* YOUR GOAL:
Print each of the entries below line for line, without altering a single character.

* Data taken from a collection:
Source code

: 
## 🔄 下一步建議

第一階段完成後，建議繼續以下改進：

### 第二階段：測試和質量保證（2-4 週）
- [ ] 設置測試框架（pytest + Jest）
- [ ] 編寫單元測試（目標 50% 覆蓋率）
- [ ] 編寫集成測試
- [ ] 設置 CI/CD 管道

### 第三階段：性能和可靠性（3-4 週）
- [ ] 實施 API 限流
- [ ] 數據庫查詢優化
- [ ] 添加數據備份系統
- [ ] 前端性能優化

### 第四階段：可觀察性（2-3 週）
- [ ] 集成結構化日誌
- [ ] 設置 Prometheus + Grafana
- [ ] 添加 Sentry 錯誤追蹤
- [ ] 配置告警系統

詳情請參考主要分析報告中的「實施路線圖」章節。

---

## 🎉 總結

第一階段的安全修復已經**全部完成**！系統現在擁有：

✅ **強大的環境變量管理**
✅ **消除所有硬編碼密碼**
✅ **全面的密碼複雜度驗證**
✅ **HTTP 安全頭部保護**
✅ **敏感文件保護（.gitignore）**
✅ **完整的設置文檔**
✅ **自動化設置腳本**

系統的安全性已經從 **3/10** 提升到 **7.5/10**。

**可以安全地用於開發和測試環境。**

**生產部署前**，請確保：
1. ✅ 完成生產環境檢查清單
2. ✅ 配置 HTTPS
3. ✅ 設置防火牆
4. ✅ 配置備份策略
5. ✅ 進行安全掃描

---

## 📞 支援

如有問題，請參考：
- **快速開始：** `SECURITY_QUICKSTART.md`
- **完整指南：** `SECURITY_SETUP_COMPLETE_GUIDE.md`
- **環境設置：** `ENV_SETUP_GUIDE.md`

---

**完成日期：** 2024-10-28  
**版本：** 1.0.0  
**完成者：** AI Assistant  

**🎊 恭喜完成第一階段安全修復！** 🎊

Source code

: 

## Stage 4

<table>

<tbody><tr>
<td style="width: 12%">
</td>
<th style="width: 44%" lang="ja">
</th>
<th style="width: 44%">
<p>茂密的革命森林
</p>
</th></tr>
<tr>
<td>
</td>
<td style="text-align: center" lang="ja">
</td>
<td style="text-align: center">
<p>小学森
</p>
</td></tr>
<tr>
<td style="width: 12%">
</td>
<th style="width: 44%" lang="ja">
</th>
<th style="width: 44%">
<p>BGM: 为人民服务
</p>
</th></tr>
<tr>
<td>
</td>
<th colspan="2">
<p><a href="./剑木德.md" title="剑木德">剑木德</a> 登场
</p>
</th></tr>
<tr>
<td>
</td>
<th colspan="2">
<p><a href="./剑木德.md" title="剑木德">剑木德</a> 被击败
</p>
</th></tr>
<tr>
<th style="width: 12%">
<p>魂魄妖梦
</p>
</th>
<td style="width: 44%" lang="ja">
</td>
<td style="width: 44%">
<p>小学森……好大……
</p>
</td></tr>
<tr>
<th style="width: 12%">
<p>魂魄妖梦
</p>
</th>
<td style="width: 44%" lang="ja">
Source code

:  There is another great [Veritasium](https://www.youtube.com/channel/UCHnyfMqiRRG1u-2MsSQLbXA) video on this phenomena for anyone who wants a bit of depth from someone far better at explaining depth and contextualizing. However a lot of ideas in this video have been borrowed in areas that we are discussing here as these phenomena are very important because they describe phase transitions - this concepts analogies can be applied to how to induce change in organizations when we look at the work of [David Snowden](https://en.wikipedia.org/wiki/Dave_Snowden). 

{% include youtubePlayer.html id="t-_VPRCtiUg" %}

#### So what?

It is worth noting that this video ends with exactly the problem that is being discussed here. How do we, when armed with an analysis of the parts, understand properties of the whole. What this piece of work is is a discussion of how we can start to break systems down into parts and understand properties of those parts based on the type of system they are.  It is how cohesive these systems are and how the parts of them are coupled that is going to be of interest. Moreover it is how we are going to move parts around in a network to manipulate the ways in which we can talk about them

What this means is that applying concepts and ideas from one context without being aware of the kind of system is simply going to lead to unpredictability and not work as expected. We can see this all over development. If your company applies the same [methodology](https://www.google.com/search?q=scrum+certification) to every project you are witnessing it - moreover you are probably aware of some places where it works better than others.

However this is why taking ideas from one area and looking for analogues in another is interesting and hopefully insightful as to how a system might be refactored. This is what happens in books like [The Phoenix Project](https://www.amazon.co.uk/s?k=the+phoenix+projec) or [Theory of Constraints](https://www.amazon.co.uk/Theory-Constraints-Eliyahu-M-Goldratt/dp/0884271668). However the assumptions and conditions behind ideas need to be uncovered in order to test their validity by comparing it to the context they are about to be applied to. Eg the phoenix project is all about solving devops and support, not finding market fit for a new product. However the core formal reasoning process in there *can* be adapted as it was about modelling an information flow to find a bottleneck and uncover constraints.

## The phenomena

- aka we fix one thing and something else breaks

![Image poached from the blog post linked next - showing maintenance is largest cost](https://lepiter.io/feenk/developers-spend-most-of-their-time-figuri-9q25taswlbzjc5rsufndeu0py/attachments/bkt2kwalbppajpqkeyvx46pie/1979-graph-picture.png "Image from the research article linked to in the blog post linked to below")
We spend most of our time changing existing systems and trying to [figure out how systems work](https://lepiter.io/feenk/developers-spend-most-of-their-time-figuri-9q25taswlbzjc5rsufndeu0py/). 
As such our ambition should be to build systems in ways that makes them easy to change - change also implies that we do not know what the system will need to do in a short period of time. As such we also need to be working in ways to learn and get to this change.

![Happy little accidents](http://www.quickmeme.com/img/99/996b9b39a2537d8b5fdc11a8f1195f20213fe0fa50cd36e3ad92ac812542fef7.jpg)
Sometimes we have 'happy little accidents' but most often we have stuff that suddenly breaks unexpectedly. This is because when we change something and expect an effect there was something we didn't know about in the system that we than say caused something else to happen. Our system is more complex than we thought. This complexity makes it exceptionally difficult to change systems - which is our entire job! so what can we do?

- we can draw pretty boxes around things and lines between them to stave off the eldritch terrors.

* EXERCISE OUTPUT:
Source code

: 
## 🔄 下一步建議

第一階段完成後，建議繼續以下改進：

### 第二階段：測試和質量保證（2-4 週）
- [ ] 設置測試框架（pytest + Jest）
- [ ] 編寫單元測試（目標 50% 覆蓋率）
- [ ] 編寫集成測試
- [ ] 設置 CI/CD 管道

### 第三階段：性能和可靠性（3-4 週）
- [ ] 實施 API 限流
- [ ] 數據庫查詢優化
- [ ] 添加數據備份系統
- [ ] 前端性能優化

### 第四階段：可觀察性（2-3 週）
- [ ] 集成結構化日誌
- [ ] 設置 Prometheus + Grafana
- [ ] 添加 Sentry 錯誤追蹤
- [ ] 配置告警系統

詳情請參考主要分析報告中的「實施路線圖」章節。

---

## 🎉 總結

第一階段的安全修復已經**全部完成**！系統現在擁有：

✅ **強大的環境變量管理**
✅ **消除所有硬編碼密碼**
✅ **全面的密碼複雜度驗證**
✅ **HTTP 安全頭部保護**
✅ **敏感文件保護（.gitignore）**
✅ **完整的設置文檔**
✅ **自動化設置腳本**

系統的安全性已經從 **3/10** 提升到 **7.5/10**。

**可以安全地用於開發和測試環境。**

**生產部署前**，請確保：
1. ✅ 完成生產環境檢查清單
2. ✅ 配置 HTTPS
3. ✅ 設置防火牆
4. ✅ 配置備份策略
5. ✅ 進行安全掃描

---

## 📞 支援

如有問題，請參考：
- **快速開始：** `SECURITY_QUICKSTART.md`
- **完整指南：** `SECURITY_SETUP_COMPLETE_GUIDE.md`
- **環境設置：** `ENV_SETUP_GUIDE.md`

---

**完成日期：** 2024-10-28  
**版本：** 1.0.0  
**完成者：** AI Assistant  

**🎊 恭喜完成第一階段安全修復！** 🎊

Source code

: 

## Stage 4

<table>

<tbody><tr>
<td style="width: 12%">
</td>
<th style="width: 44%" lang="ja">
</th>
<th style="width: 44%">
<p>茂密的革命森林
</p>
</th></tr>
<tr>
<td>
</td>
<td style="text-align: center" lang="ja">
</td>
<td style="text-align: center">
<p>小学森
</p>
</td></tr>
<tr>
<td style="width: 12%">
</td>
<th style="width: 44%" lang="ja">
</th>
<th style="width: 44%">
<p>BGM: 为人民服务
</p>
</th></tr>
<tr>
<td>
</td>
<th colspan="2">
<p><a href="./剑木德.md" title="剑木德">剑木德</a> 登场
</p>
</th></tr>
<tr>
<td>
</td>
<th colspan="2">
<p><a href="./剑木德.md" title="剑木德">剑木德</a> 被击败
</p>
</th></tr>
<tr>
<th style="width: 12%">
<p>魂魄妖梦
</p>
</th>
<td style="width: 44%" lang="ja">
</td>
<td style="width: 44%">
<p>小学森……好大……
</p>
</td></tr>
<tr>
<th style="width: 12%">
<p>魂魄妖梦
</p>
</th>
<td style="width: 44%" lang="ja">
Source code

:  There is another great [Veritasium](https://www.youtube.com/channel/UCHnyfMqiRRG1u-2MsSQLbXA) video on this phenomena for anyone who wants a bit of depth from someone far better at explaining depth and contextualizing. However a lot of ideas in this video have been borrowed in areas that we are discussing here as these phenomena are very important because they describe phase transitions - this concepts analogies can be applied to how to induce change in organizations when we look at the work of [David Snowden](https://en.wikipedia.org/wiki/Dave_Snowden). 

{% include youtubePlayer.html id="t-_VPRCtiUg" %}

#### So what?

It is worth noting that this video ends with exactly the problem that is being discussed here. How do we, when armed with an analysis of the parts, understand properties of the whole. What this piece of work is is a discussion of how we can start to break systems down into parts and understand properties of those parts based on the type of system they are.  It is how cohesive these systems are and how the parts of them are coupled that is going to be of interest. Moreover it is how we are going to move parts around in a network to manipulate the ways in which we can talk about them

What this means is that applying concepts and ideas from one context without being aware of the kind of system is simply going to lead to unpredictability and not work as expected. We can see this all over development. If your company applies the same [methodology](https://www.google.com/search?q=scrum+certification) to every project you are witnessing it - moreover you are probably aware of some places where it works better than others.

However this is why taking ideas from one area and looking for analogues in another is interesting and hopefully insightful as to how a system might be refactored. This is what happens in books like [The Phoenix Project](https://www.amazon.co.uk/s?k=the+phoenix+projec) or [Theory of Constraints](https://www.amazon.co.uk/Theory-Constraints-Eliyahu-M-Goldratt/dp/0884271668). However the assumptions and conditions behind ideas need to be uncovered in order to test their validity by comparing it to the context they are about to be applied to. Eg the phoenix project is all about solving devops and support, not finding market fit for a new product. However the core formal reasoning process in there *can* be adapted as it was about modelling an information flow to find a bottleneck and uncover constraints.

## The phenomena

- aka we fix one thing and something else breaks

![Image poached from the blog post linked next - showing maintenance is largest cost](https://lepiter.io/feenk/developers-spend-most-of-their-time-figuri-9q25taswlbzjc5rsufndeu0py/attachments/bkt2kwalbppajpqkeyvx46pie/1979-graph-picture.png "Image from the research article linked to in the blog post linked to below")
We spend most of our time changing existing systems and trying to [figure out how systems work](https://lepiter.io/feenk/developers-spend-most-of-their-time-figuri-9q25taswlbzjc5rsufndeu0py/). 
As such our ambition should be to build systems in ways that makes them easy to change - change also implies that we do not know what the system will need to do in a short period of time. As such we also need to be working in ways to learn and get to this change.

![Happy little accidents](http://www.quickmeme.com/img/99/996b9b39a2537d8b5fdc11a8f1195f20213fe0fa50cd36e3ad92ac812542fef7.jpg)
Sometimes we have 'happy little accidents' but most often we have stuff that suddenly breaks unexpectedly. This is because when we change something and expect an effect there was something we didn't know about in the system that we than say caused something else to happen. Our system is more complex than we thought. This complexity makes it exceptionally difficult to change systems - which is our entire job! so what can we do?

- we can draw pretty boxes around things and lines between them to stave off the eldritch terrors.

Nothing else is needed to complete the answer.